- [Task statement]
Restate word for word every entry that appears below, skipping its pictures.
----- Record set
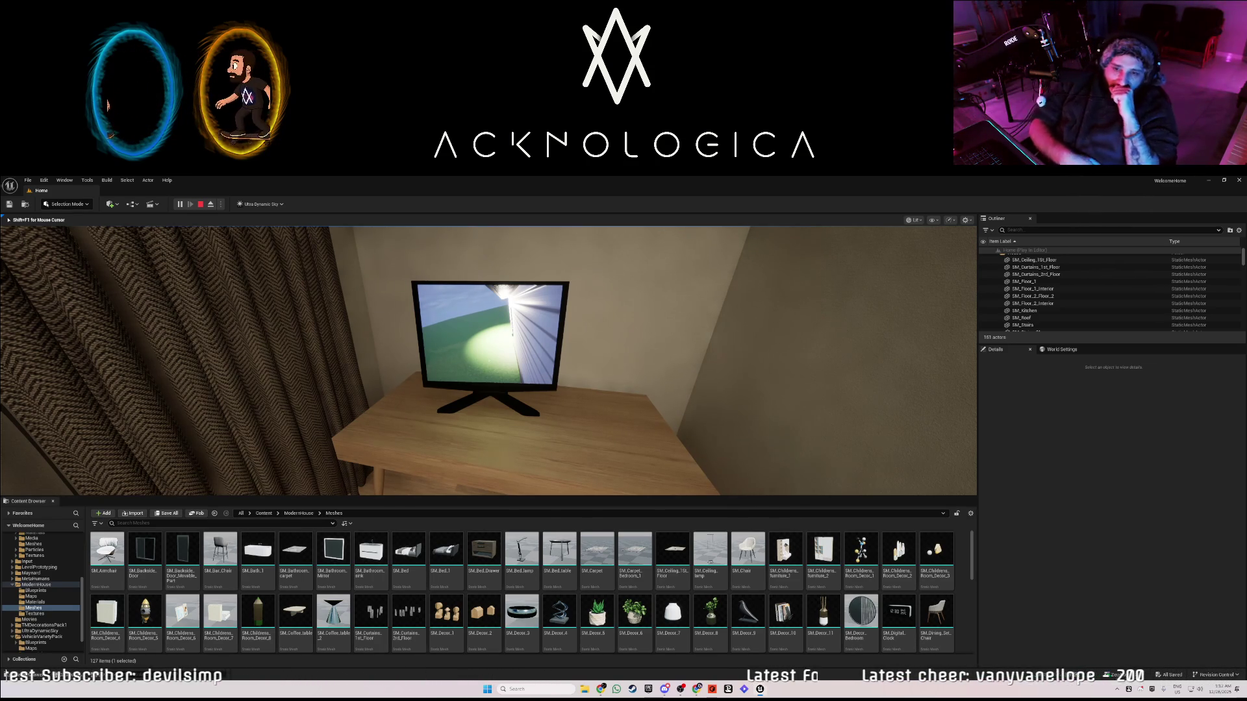
- Walk from the monitor table past the curtains into the dark room and look around
key("w")
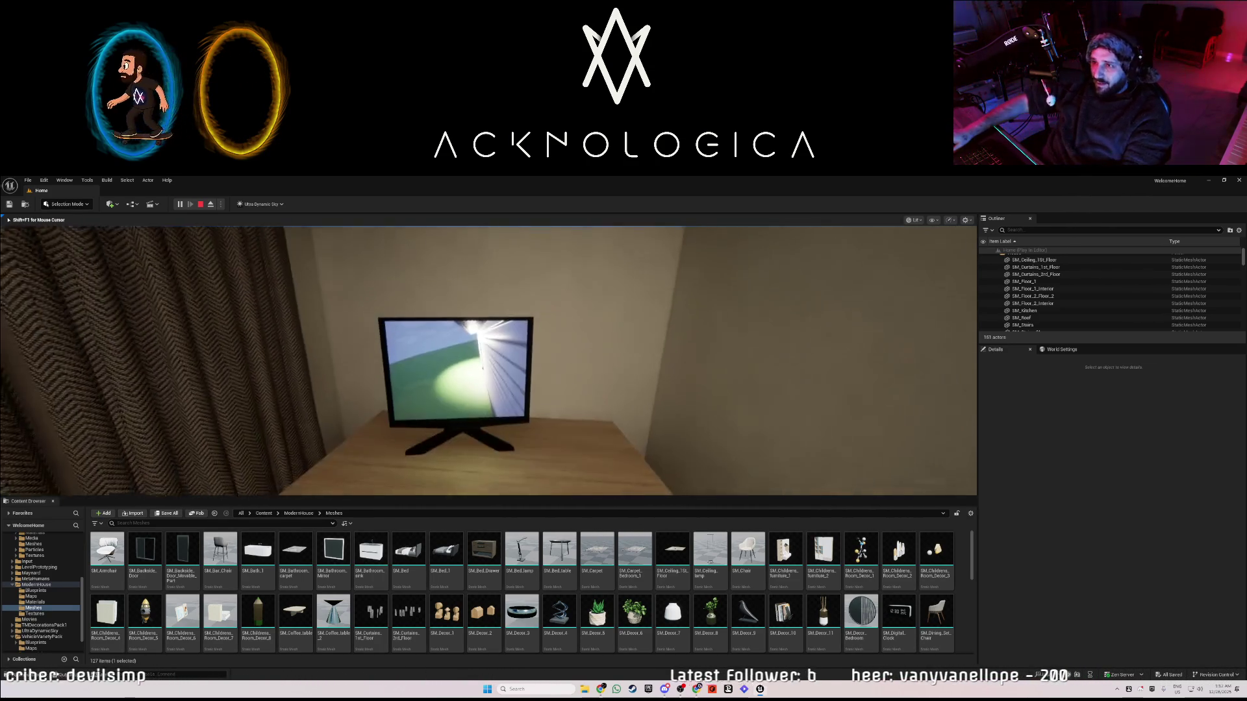
key("w")
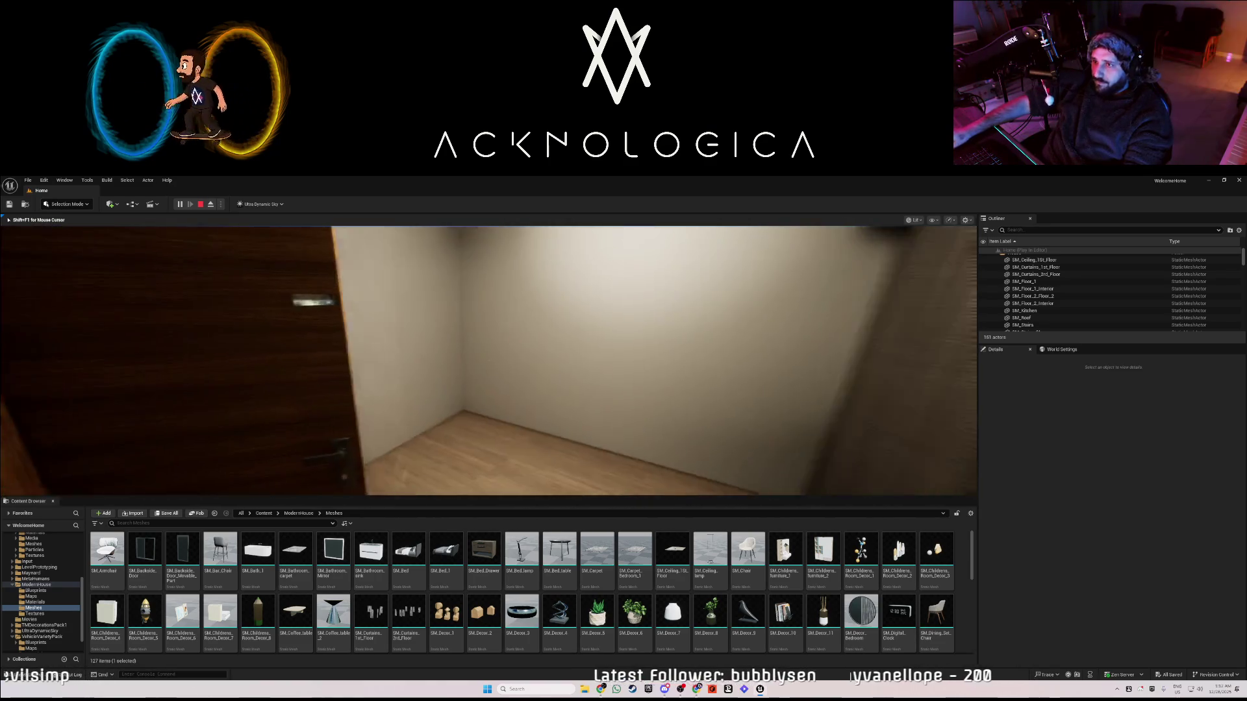
key("w")
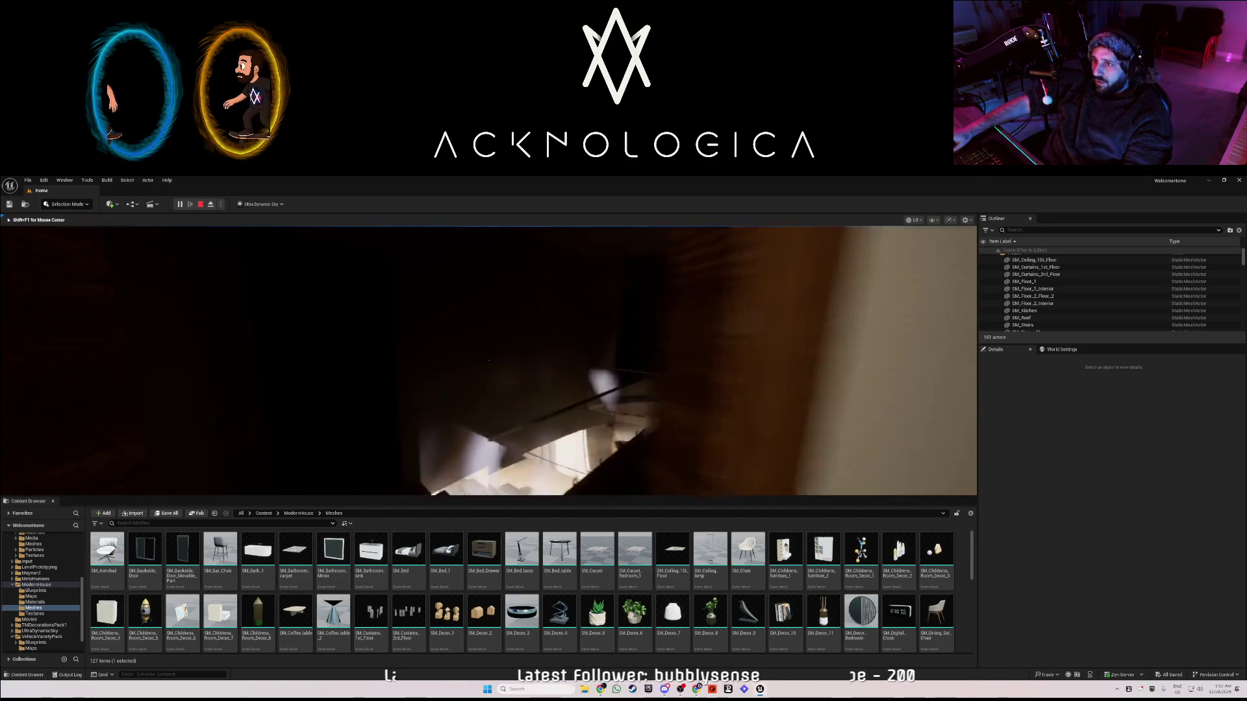
key("w")
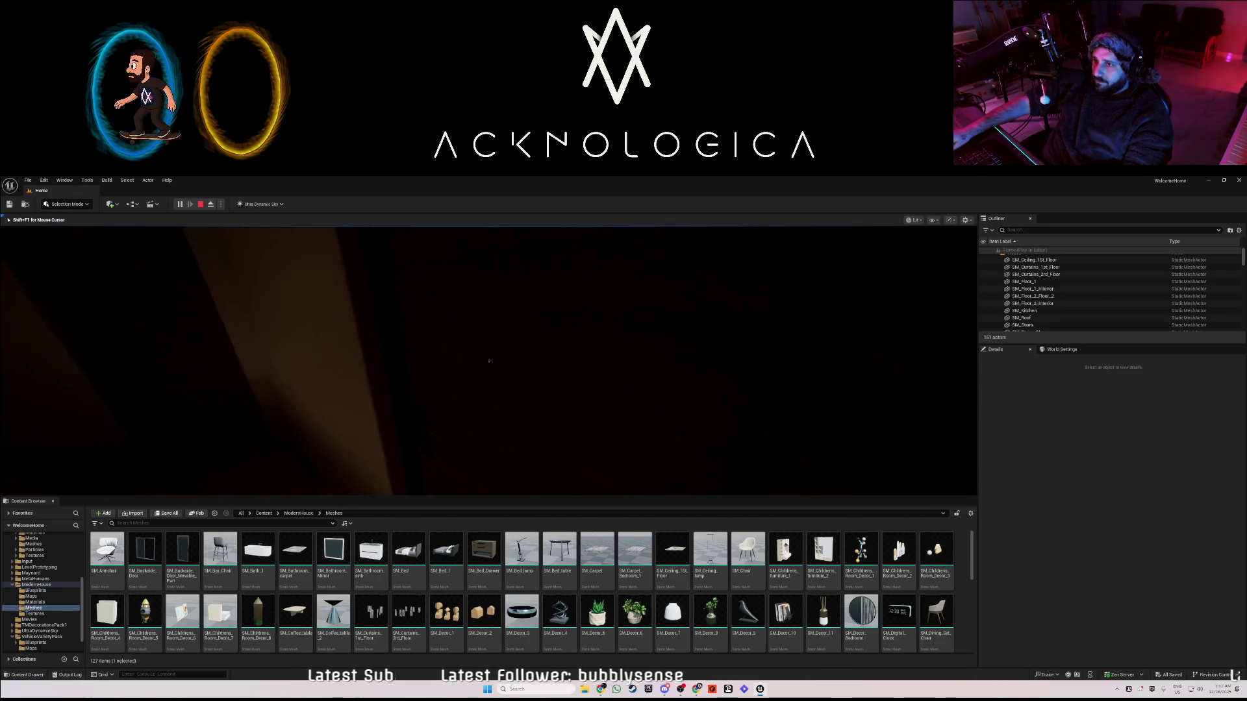
key("w")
----------
- [Reply to the exercise]
- Walk from the monitor table past the curtains into the dark room and look around
key("w")
key("w")
key("w")
key("w")
key("w")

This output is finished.